# [INSTRUCTIONS FOR THE TASK]
Repeat word for word the stretch of the post about the grackle poem from "From The Best" through "page works better.".

# [EXERCISE TEXT]
________________
Bird Is the Word

From The Best American Poetry 2017 comes one of those poems that has a line jumping off the page. OK, in honor of its topic, maybe flying off the page works better.

The poem, “Grackle” by Meg Kearney, originally appeared in The Massachusetts Review. Read it and see if you notice the same line I did.

 

Grackle
by Meg Kearney

What a grackle is doing perched on the rail
of her baby’s crib, noiselessly twitching its
tail, she doesn’t wonder. The way this baby
gleams he’s bound to catch a grackle’s
eye. Besides, birds have flit in and out
of these baby dreams forever. Sapsucker,
blue jay. Sparrow, kingfisher, titmouse.
________________
(Stored data)
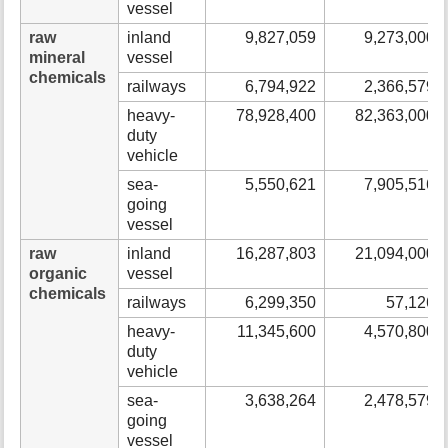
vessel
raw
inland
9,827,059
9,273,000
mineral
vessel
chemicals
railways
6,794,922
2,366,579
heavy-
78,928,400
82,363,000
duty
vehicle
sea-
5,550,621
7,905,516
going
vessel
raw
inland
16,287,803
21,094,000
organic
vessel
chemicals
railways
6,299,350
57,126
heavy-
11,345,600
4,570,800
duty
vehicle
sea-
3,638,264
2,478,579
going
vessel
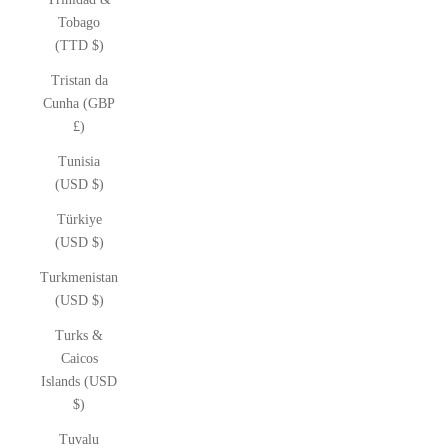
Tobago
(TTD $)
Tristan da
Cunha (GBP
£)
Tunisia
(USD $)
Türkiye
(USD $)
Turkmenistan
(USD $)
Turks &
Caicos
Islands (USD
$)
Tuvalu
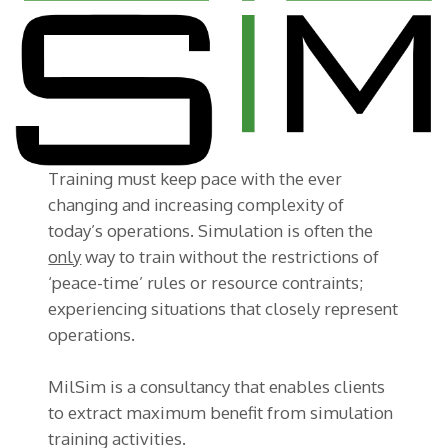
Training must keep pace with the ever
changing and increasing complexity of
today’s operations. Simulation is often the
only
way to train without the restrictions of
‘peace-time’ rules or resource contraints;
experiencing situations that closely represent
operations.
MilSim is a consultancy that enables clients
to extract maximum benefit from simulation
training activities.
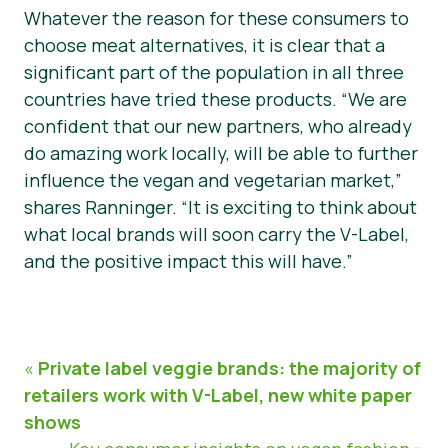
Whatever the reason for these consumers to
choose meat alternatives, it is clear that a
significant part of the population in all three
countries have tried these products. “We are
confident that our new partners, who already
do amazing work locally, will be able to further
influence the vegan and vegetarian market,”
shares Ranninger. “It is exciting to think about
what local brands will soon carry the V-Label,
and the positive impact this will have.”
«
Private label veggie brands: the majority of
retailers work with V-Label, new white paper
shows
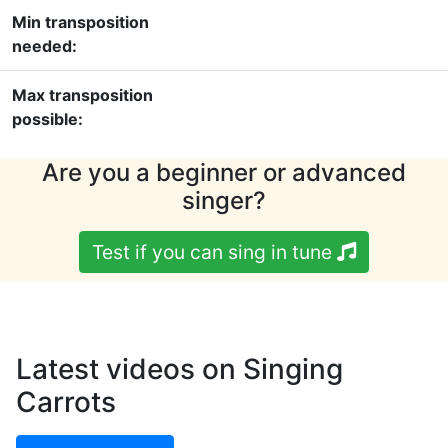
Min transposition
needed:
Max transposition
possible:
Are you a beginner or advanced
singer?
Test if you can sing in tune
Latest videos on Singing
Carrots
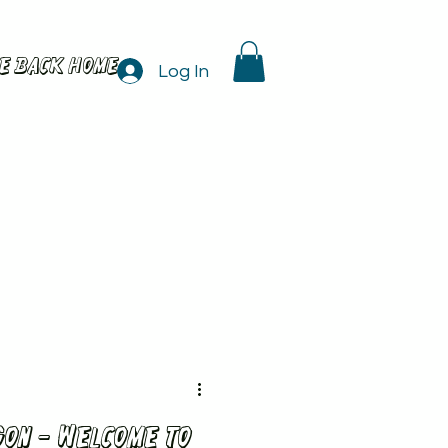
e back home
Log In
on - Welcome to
________________
# [RESPONSE TO THE EXERCISE]
From The Best American Poetry 2017 comes one of those poems that has a line jumping off the page. OK, in honor of its topic, maybe flying off the page works better.